Material for the task start

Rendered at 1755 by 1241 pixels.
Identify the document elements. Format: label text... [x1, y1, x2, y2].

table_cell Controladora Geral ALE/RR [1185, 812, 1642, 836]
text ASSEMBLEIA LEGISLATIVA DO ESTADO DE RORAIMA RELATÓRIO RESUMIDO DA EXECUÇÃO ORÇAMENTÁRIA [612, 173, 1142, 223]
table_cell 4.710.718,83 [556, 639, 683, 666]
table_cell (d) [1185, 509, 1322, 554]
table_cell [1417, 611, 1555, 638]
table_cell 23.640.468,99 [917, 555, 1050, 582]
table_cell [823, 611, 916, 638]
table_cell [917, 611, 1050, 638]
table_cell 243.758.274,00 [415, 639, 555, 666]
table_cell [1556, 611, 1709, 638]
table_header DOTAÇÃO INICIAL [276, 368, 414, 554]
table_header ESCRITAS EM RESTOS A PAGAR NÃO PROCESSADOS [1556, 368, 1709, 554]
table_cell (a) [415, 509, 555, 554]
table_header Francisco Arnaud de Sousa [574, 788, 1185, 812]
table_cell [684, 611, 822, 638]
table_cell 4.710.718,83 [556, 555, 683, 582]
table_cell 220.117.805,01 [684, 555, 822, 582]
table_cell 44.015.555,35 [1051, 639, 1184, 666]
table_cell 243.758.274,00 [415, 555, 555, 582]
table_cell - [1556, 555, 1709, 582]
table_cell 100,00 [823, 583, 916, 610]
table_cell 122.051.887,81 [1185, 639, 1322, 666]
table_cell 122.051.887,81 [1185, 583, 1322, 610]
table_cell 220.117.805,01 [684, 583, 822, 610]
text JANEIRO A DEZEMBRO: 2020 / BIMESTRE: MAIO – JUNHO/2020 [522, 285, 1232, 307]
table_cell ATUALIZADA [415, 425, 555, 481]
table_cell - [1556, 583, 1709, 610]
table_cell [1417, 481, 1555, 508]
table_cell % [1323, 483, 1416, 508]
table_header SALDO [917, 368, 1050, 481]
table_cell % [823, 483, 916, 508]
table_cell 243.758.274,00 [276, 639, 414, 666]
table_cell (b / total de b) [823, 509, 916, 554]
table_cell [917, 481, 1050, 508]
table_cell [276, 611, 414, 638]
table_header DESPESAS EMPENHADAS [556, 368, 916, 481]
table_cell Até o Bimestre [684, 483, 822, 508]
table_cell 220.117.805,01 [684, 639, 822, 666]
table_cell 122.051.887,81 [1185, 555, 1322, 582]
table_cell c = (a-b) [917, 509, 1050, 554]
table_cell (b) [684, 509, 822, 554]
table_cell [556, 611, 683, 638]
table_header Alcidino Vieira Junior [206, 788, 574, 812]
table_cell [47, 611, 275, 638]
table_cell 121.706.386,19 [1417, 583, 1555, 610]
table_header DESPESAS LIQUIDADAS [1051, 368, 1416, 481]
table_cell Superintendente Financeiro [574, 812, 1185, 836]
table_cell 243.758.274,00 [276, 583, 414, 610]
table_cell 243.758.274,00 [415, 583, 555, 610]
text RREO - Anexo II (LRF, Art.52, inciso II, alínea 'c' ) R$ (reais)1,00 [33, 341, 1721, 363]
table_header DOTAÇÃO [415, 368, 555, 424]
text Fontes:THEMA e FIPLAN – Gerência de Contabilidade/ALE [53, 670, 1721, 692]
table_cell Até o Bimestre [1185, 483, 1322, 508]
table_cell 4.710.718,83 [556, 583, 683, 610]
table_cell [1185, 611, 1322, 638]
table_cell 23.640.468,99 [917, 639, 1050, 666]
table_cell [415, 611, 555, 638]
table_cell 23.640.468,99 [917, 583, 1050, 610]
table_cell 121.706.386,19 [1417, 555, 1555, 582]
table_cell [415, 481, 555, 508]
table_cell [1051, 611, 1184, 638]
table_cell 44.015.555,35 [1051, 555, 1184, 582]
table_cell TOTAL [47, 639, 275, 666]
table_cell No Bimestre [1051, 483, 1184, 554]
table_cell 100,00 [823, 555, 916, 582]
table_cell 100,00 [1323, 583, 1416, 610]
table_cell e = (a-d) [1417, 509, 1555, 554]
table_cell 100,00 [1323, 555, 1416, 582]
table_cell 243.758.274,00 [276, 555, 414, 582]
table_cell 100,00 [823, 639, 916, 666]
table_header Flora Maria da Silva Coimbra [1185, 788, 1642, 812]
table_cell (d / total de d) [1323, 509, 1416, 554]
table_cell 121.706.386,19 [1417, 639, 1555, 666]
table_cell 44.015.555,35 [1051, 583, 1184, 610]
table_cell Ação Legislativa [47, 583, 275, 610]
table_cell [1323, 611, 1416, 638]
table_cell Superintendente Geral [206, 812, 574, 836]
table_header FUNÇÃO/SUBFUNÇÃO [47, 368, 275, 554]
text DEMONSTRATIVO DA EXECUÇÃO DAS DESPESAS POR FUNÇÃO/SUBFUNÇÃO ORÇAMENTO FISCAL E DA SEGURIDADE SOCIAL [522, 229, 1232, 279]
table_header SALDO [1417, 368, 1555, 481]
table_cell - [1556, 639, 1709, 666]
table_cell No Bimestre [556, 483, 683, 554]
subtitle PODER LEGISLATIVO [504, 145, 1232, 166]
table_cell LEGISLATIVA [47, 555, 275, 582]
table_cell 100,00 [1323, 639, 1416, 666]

Material for the task end

_What you have to do_: Pull every line out of the items above and reproduce each one without any change.

_The reply_:
Rendered at 1755 by 1241 pixels.
Identify the document elements. Format: label text... [x1, y1, x2, y2].

table_cell Controladora Geral ALE/RR [1185, 812, 1642, 836]
text ASSEMBLEIA LEGISLATIVA DO ESTADO DE RORAIMA RELATÓRIO RESUMIDO DA EXECUÇÃO ORÇAMENTÁRIA [612, 173, 1142, 223]
table_cell 4.710.718,83 [556, 639, 683, 666]
table_cell (d) [1185, 509, 1322, 554]
table_cell [1417, 611, 1555, 638]
table_cell 23.640.468,99 [917, 555, 1050, 582]
table_cell [823, 611, 916, 638]
table_cell [917, 611, 1050, 638]
table_cell 243.758.274,00 [415, 639, 555, 666]
table_cell [1556, 611, 1709, 638]
table_header DOTAÇÃO INICIAL [276, 368, 414, 554]
table_header ESCRITAS EM RESTOS A PAGAR NÃO PROCESSADOS [1556, 368, 1709, 554]
table_cell (a) [415, 509, 555, 554]
table_header Francisco Arnaud de Sousa [574, 788, 1185, 812]
table_cell [684, 611, 822, 638]
table_cell 4.710.718,83 [556, 555, 683, 582]
table_cell 220.117.805,01 [684, 555, 822, 582]
table_cell 44.015.555,35 [1051, 639, 1184, 666]
table_cell 243.758.274,00 [415, 555, 555, 582]
table_cell - [1556, 555, 1709, 582]
table_cell 100,00 [823, 583, 916, 610]
table_cell 122.051.887,81 [1185, 639, 1322, 666]
table_cell 122.051.887,81 [1185, 583, 1322, 610]
table_cell 220.117.805,01 [684, 583, 822, 610]
text JANEIRO A DEZEMBRO: 2020 / BIMESTRE: MAIO – JUNHO/2020 [522, 285, 1232, 307]
table_cell ATUALIZADA [415, 425, 555, 481]
table_cell - [1556, 583, 1709, 610]
table_cell [1417, 481, 1555, 508]
table_cell % [1323, 483, 1416, 508]
table_header SALDO [917, 368, 1050, 481]
table_cell % [823, 483, 916, 508]
table_cell 243.758.274,00 [276, 639, 414, 666]
table_cell (b / total de b) [823, 509, 916, 554]
table_cell [917, 481, 1050, 508]
table_cell [276, 611, 414, 638]
table_header DESPESAS EMPENHADAS [556, 368, 916, 481]
table_cell Até o Bimestre [684, 483, 822, 508]
table_cell 220.117.805,01 [684, 639, 822, 666]
table_cell 122.051.887,81 [1185, 555, 1322, 582]
table_cell c = (a-b) [917, 509, 1050, 554]
table_cell (b) [684, 509, 822, 554]
table_cell [556, 611, 683, 638]
table_header Alcidino Vieira Junior [206, 788, 574, 812]
table_cell [47, 611, 275, 638]
table_cell 121.706.386,19 [1417, 583, 1555, 610]
table_header DESPESAS LIQUIDADAS [1051, 368, 1416, 481]
table_cell Superintendente Financeiro [574, 812, 1185, 836]
table_cell 243.758.274,00 [276, 583, 414, 610]
table_cell 243.758.274,00 [415, 583, 555, 610]
text RREO - Anexo II (LRF, Art.52, inciso II, alínea 'c' ) R$ (reais)1,00 [33, 341, 1721, 363]
table_header DOTAÇÃO [415, 368, 555, 424]
text Fontes:THEMA e FIPLAN – Gerência de Contabilidade/ALE [53, 670, 1721, 692]
table_cell Até o Bimestre [1185, 483, 1322, 508]
table_cell 4.710.718,83 [556, 583, 683, 610]
table_cell [1185, 611, 1322, 638]
table_cell 23.640.468,99 [917, 639, 1050, 666]
table_cell [415, 611, 555, 638]
table_cell 23.640.468,99 [917, 583, 1050, 610]
table_cell 121.706.386,19 [1417, 555, 1555, 582]
table_cell [415, 481, 555, 508]
table_cell [1051, 611, 1184, 638]
table_cell 44.015.555,35 [1051, 555, 1184, 582]
table_cell TOTAL [47, 639, 275, 666]
table_cell No Bimestre [1051, 483, 1184, 554]
table_cell 100,00 [823, 555, 916, 582]
table_cell 100,00 [1323, 583, 1416, 610]
table_cell e = (a-d) [1417, 509, 1555, 554]
table_cell 100,00 [1323, 555, 1416, 582]
table_cell 243.758.274,00 [276, 555, 414, 582]
table_cell 100,00 [823, 639, 916, 666]
table_header Flora Maria da Silva Coimbra [1185, 788, 1642, 812]
table_cell (d / total de d) [1323, 509, 1416, 554]
table_cell 121.706.386,19 [1417, 639, 1555, 666]
table_cell 44.015.555,35 [1051, 583, 1184, 610]
table_cell Ação Legislativa [47, 583, 275, 610]
table_cell [1323, 611, 1416, 638]
table_cell Superintendente Geral [206, 812, 574, 836]
table_header FUNÇÃO/SUBFUNÇÃO [47, 368, 275, 554]
text DEMONSTRATIVO DA EXECUÇÃO DAS DESPESAS POR FUNÇÃO/SUBFUNÇÃO ORÇAMENTO FISCAL E DA SEGURIDADE SOCIAL [522, 229, 1232, 279]
table_header SALDO [1417, 368, 1555, 481]
table_cell - [1556, 639, 1709, 666]
table_cell No Bimestre [556, 483, 683, 554]
subtitle PODER LEGISLATIVO [504, 145, 1232, 166]
table_cell LEGISLATIVA [47, 555, 275, 582]
table_cell 100,00 [1323, 639, 1416, 666]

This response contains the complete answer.